* [GECITEERDE PASSAGE]:

-*-

[appellant], wonende te [woonplaats], appellant,
het Dagelijks Bestuur van het stadsdeel Zuidoost van de gemeente Amsterdam, gedaagde.
I. ONTSTAAN EN LOOP VAN HET GEDING
Appellant heeft op bij beroepschrift aangevoerde gronden hoger beroep ingesteld tegen de uitspraak van de rechtbank Amsterdam van 28 mei 2003, nr. AWB 02/3878 AW, waarnaar hierbij wordt verwezen.
Gedaagde heeft een verweerschrift ingediend.
Appellant heeft bij brieven van 17 september 2003 en 3 mei 2004 nadere stukken in het geding gebracht.
Het geding is behandeld ter zitting van 24 november 2004, waar appellant in persoon is verschenen. Gedaagde heeft zich laten vertegenwoordigen door mr. T.H.S.P. de Jonge en mr. H.A.E. van Soest, beiden werkzaam bij het stadsdeel Zuidoost van de gemeente Amsterdam.
1. De Raad gaat bij zijn oordeelsvorming uit van de volgende, tussen partijen niet in geschil zijnde, feiten en omstandigheden.
1.1. Appellant was ten tijde in geding werkzaam bij gedaagde als medewerker secretariaat bij de afdeling [afdeling] van de sector [sector]. Appellant werd bezoldigd naar het niveau van salarisgroep 6. Per medio 1995 verrichtte appellant naast de secretariaatswerkzaamheden een aantal niet tot het takenpakket van zijn functie behorende zogenoemde lichte financieel-administratieve werkzaamheden.
1.2. Vanaf eind 1998 heeft appellant in gesprekken met zijn leidinggevende te kennen gegeven dat hij in verband met het verrichten van deze financieel-administratieve werkzaamheden voor een hogere salariëring in aanmerking wenste te komen. Door gedaagde is appellant voorgehouden dat een hogere salariëring in appellants geval eerst aan de orde kan komen in het kader van een loopbaanontwikkelingstraject. Met het oog op een in de (nabije) toekomst te creëren financiële functie op het niveau van salarisgroep 7 heeft gedaagde appellant vervolgens het aanbod gedaan een MBA-opleiding te volgen, waarna indeling in de hogere salarisgroep zou kunnen volgen. Appellant heeft zich op het standpunt gesteld dat hij eerst bereid is de opleiding te volgen na indeling in een hogere salarisgroep dan wel na toekenning van een waarnemingstoelage met terugwerkende kracht.
1.3. Op 16 juli 2001 is met appellant op zijn verzoek gesproken over een vertrekregeling. Daarbij heeft appellant aangegeven zich ziek te zullen melden als gedaagde het verzoek niet inwilligt of indien bevordering van appellant naar een hogere salarisgroep achterwege zou blijven.

-*-

* [OEFENOPDRACHTEN]:
#1 Geef alle volledige datums (dag, maand en jaar) die in de passage voorkomen, in de volgorde waarin ze staan.
#2 Neem letterlijk over uit de passage: de tekst tussen "Het geding is" en "lichte financieel-administratieve werkzaamheden.", beide inbegrepen.

* [VERSTREKTE GEGEVENS]:
-*-

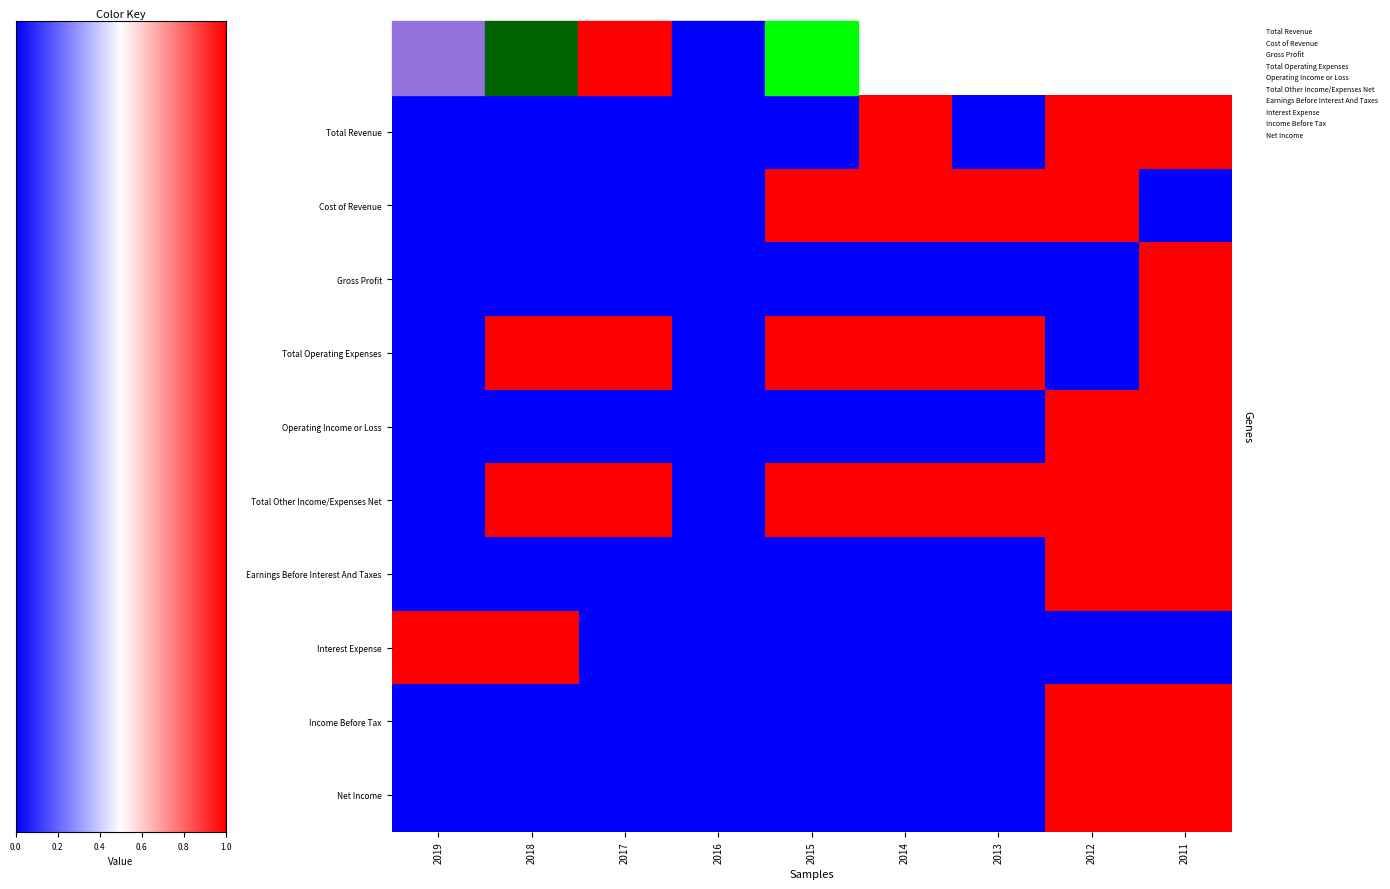

Count the number of data series in this chart.

10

-*-

* [ANTWOORDEN PER OPDRACHT]:
#1
28 mei 2003
17 september 2003
3 mei 2004
24 november 2004
16 juli 2001

#2
Het geding is behandeld ter zitting van 24 november 2004, waar appellant in persoon is verschenen. Gedaagde heeft zich laten vertegenwoordigen door mr. T.H.S.P. de Jonge en mr. H.A.E. van Soest, beiden werkzaam bij het stadsdeel Zuidoost van de gemeente Amsterdam.
1. De Raad gaat bij zijn oordeelsvorming uit van de volgende, tussen partijen niet in geschil zijnde, feiten en omstandigheden.
1.1. Appellant was ten tijde in geding werkzaam bij gedaagde als medewerker secretariaat bij de afdeling [afdeling] van de sector [sector]. Appellant werd bezoldigd naar het niveau van salarisgroep 6. Per medio 1995 verrichtte appellant naast de secretariaatswerkzaamheden een aantal niet tot het takenpakket van zijn functie behorende zogenoemde lichte financieel-administratieve werkzaamheden.